● **What is expected**
Your task is to repeat exactly the lines below between the line holding "npos变量是string类" and the line holding "To obtain a", inclusive, and only those.

● **Given data**
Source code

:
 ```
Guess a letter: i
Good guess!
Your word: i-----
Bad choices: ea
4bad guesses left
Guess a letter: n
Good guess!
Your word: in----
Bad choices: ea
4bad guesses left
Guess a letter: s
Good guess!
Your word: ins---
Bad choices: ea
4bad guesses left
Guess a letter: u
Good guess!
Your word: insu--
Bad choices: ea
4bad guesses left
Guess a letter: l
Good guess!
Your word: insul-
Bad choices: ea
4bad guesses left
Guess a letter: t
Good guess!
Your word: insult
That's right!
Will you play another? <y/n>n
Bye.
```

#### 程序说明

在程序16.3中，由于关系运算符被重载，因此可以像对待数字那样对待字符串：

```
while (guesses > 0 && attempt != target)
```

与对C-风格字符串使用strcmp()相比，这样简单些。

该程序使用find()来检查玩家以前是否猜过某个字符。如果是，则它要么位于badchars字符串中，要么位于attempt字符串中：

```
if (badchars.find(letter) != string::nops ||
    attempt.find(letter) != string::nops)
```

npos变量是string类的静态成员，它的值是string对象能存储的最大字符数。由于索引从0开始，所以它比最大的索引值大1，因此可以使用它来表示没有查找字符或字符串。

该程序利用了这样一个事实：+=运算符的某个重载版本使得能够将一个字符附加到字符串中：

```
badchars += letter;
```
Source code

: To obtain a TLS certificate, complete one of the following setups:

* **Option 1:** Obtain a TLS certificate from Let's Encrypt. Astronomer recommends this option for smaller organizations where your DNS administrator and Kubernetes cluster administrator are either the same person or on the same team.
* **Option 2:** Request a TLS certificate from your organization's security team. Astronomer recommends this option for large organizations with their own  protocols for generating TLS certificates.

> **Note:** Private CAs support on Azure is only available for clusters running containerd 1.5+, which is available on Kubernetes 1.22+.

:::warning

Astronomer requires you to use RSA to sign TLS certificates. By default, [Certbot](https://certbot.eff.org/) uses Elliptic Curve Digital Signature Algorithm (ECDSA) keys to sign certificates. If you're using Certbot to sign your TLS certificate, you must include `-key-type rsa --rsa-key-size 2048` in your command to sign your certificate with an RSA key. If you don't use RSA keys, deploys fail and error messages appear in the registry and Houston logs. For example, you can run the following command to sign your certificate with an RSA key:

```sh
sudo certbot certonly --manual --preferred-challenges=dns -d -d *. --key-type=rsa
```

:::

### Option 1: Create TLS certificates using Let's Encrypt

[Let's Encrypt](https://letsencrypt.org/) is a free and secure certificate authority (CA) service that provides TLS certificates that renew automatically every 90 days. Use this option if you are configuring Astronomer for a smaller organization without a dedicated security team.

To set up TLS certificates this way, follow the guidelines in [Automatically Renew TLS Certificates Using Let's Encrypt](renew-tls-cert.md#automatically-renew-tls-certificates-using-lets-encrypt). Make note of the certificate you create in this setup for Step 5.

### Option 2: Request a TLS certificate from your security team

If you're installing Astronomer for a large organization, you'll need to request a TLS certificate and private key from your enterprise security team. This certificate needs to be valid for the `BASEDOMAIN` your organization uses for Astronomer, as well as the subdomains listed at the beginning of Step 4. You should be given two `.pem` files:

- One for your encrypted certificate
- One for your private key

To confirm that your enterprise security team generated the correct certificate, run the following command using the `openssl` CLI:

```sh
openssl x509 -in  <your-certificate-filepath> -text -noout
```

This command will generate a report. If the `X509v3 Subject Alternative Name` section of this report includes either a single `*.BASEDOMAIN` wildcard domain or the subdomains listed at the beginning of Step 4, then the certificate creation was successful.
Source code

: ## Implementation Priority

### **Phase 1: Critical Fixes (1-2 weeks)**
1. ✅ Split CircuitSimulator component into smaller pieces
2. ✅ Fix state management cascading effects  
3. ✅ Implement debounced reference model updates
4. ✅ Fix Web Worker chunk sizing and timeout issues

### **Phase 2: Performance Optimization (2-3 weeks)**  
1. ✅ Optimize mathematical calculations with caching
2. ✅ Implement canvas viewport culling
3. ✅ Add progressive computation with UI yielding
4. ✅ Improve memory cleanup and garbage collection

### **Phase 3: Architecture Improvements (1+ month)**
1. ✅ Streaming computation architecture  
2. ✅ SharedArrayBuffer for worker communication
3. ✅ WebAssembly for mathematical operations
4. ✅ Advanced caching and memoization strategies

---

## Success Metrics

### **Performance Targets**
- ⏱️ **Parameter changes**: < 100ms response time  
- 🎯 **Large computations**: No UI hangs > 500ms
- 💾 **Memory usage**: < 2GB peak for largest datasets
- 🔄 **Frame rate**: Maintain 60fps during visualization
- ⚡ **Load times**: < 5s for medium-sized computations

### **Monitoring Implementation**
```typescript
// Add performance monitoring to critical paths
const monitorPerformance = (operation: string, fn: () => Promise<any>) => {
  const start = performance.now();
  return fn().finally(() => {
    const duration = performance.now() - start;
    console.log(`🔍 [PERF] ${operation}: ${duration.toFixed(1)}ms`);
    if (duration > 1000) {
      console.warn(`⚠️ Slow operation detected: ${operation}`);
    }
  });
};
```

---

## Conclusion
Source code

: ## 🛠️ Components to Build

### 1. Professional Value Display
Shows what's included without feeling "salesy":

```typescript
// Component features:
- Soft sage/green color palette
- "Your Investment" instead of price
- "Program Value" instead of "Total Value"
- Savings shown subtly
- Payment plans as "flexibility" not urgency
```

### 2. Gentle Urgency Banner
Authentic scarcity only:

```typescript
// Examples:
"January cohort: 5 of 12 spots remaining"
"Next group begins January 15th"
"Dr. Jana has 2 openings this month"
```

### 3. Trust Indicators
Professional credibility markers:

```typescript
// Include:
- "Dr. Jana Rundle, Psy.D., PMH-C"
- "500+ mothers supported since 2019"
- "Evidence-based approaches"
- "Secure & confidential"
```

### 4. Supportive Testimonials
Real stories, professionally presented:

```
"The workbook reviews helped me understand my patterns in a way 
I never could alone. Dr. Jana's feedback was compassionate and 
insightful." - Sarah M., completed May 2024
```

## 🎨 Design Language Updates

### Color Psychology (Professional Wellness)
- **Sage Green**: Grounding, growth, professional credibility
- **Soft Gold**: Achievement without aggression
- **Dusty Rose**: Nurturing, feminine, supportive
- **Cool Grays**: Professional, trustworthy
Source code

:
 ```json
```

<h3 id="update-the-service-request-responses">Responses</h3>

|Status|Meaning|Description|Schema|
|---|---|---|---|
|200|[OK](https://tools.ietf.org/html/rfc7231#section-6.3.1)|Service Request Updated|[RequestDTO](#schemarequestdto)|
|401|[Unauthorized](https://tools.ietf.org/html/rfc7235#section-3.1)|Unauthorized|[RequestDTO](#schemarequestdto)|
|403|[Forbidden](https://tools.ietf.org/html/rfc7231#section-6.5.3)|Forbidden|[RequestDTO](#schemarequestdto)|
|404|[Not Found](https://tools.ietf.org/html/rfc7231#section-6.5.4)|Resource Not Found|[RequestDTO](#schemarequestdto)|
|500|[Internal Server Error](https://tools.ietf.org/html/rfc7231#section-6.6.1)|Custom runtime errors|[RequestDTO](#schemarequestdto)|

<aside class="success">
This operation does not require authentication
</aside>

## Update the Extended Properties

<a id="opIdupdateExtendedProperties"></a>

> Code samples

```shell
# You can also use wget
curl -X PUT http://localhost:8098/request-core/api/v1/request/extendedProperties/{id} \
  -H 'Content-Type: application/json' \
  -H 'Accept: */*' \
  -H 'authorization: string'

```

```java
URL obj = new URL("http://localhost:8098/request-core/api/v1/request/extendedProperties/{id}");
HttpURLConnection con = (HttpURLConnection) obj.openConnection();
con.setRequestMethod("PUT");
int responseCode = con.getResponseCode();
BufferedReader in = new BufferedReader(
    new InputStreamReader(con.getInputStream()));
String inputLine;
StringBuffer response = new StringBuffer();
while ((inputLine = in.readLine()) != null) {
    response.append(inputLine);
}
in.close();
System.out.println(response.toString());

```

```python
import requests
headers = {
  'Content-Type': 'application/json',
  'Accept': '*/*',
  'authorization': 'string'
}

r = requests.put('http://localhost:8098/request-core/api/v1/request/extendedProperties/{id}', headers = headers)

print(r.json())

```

● **Reply**
npos变量是string类的静态成员，它的值是string对象能存储的最大字符数。由于索引从0开始，所以它比最大的索引值大1，因此可以使用它来表示没有查找字符或字符串。

该程序利用了这样一个事实：+=运算符的某个重载版本使得能够将一个字符附加到字符串中：

```
badchars += letter;
```
Source code

: To obtain a TLS certificate, complete one of the following setups:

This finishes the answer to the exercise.